Description of the task
Render every line of the listing below as a JSON array of strings, with one string per line and blank lines omitted.

————————

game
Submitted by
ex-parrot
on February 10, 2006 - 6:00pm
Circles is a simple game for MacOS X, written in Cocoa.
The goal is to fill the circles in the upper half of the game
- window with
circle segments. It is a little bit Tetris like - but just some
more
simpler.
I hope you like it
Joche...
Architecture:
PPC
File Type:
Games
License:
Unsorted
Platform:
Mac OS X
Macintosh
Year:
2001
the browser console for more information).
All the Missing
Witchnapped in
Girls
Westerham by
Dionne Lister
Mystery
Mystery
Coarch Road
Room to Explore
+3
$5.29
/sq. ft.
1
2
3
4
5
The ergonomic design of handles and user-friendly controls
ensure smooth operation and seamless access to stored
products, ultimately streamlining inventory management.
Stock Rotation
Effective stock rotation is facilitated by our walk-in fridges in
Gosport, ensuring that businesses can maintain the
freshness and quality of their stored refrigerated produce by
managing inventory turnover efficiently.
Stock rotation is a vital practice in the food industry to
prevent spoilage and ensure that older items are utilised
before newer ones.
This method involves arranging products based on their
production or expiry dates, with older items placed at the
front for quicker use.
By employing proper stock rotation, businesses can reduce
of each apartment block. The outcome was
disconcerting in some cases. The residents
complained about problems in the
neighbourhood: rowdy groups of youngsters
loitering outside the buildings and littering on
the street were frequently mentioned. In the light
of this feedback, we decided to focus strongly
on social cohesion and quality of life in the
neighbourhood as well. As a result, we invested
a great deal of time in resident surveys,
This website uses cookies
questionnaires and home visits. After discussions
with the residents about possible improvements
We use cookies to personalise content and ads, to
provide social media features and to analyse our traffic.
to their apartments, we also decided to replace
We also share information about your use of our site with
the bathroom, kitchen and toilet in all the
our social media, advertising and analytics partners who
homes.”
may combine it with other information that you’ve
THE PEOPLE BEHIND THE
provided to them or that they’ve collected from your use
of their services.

————————

Output of the task
[
  "game",
  "Submitted by",
  "ex-parrot",
  "on February 10, 2006 - 6:00pm",
  "Circles is a simple game for MacOS X, written in Cocoa.",
  "The goal is to fill the circles in the upper half of the game",
  "- window with",
  "circle segments. It is a little bit Tetris like - but just some",
  "more",
  "simpler.",
  "I hope you like it",
  "Joche...",
  "Architecture:",
  "PPC",
  "File Type:",
  "Games",
  "License:",
  "Unsorted",
  "Platform:",
  "Mac OS X",
  "Macintosh",
  "Year:",
  "2001",
  "the browser console for more information).",
  "All the Missing",
  "Witchnapped in",
  "Girls",
  "Westerham by",
  "Dionne Lister",
  "Mystery",
  "Mystery",
  "Coarch Road",
  "Room to Explore",
  "+3",
  "$5.29",
  "/sq. ft.",
  "1",
  "2",
  "3",
  "4",
  "5",
  "The ergonomic design of handles and user-friendly controls",
  "ensure smooth operation and seamless access to stored",
  "products, ultimately streamlining inventory management.",
  "Stock Rotation",
  "Effective stock rotation is facilitated by our walk-in fridges in",
  "Gosport, ensuring that businesses can maintain the",
  "freshness and quality of their stored refrigerated produce by",
  "managing inventory turnover efficiently.",
  "Stock rotation is a vital practice in the food industry to",
  "prevent spoilage and ensure that older items are utilised",
  "before newer ones.",
  "This method involves arranging products based on their",
  "production or expiry dates, with older items placed at the",
  "front for quicker use.",
  "By employing proper stock rotation, businesses can reduce",
  "of each apartment block. The outcome was",
  "disconcerting in some cases. The residents",
  "complained about problems in the",
  "neighbourhood: rowdy groups of youngsters",
  "loitering outside the buildings and littering on",
  "the street were frequently mentioned. In the light",
  "of this feedback, we decided to focus strongly",
  "on social cohesion and quality of life in the",
  "neighbourhood as well. As a result, we invested",
  "a great deal of time in resident surveys,",
  "This website uses cookies",
  "questionnaires and home visits. After discussions",
  "with the residents about possible improvements",
  "We use cookies to personalise content and ads, to",
  "provide social media features and to analyse our traffic.",
  "to their apartments, we also decided to replace",
  "We also share information about your use of our site with",
  "the bathroom, kitchen and toilet in all the",
  "our social media, advertising and analytics partners who",
  "homes.”",
  "may combine it with other information that you’ve",
  "THE PEOPLE BEHIND THE",
  "provided to them or that they’ve collected from your use",
  "of their services."
]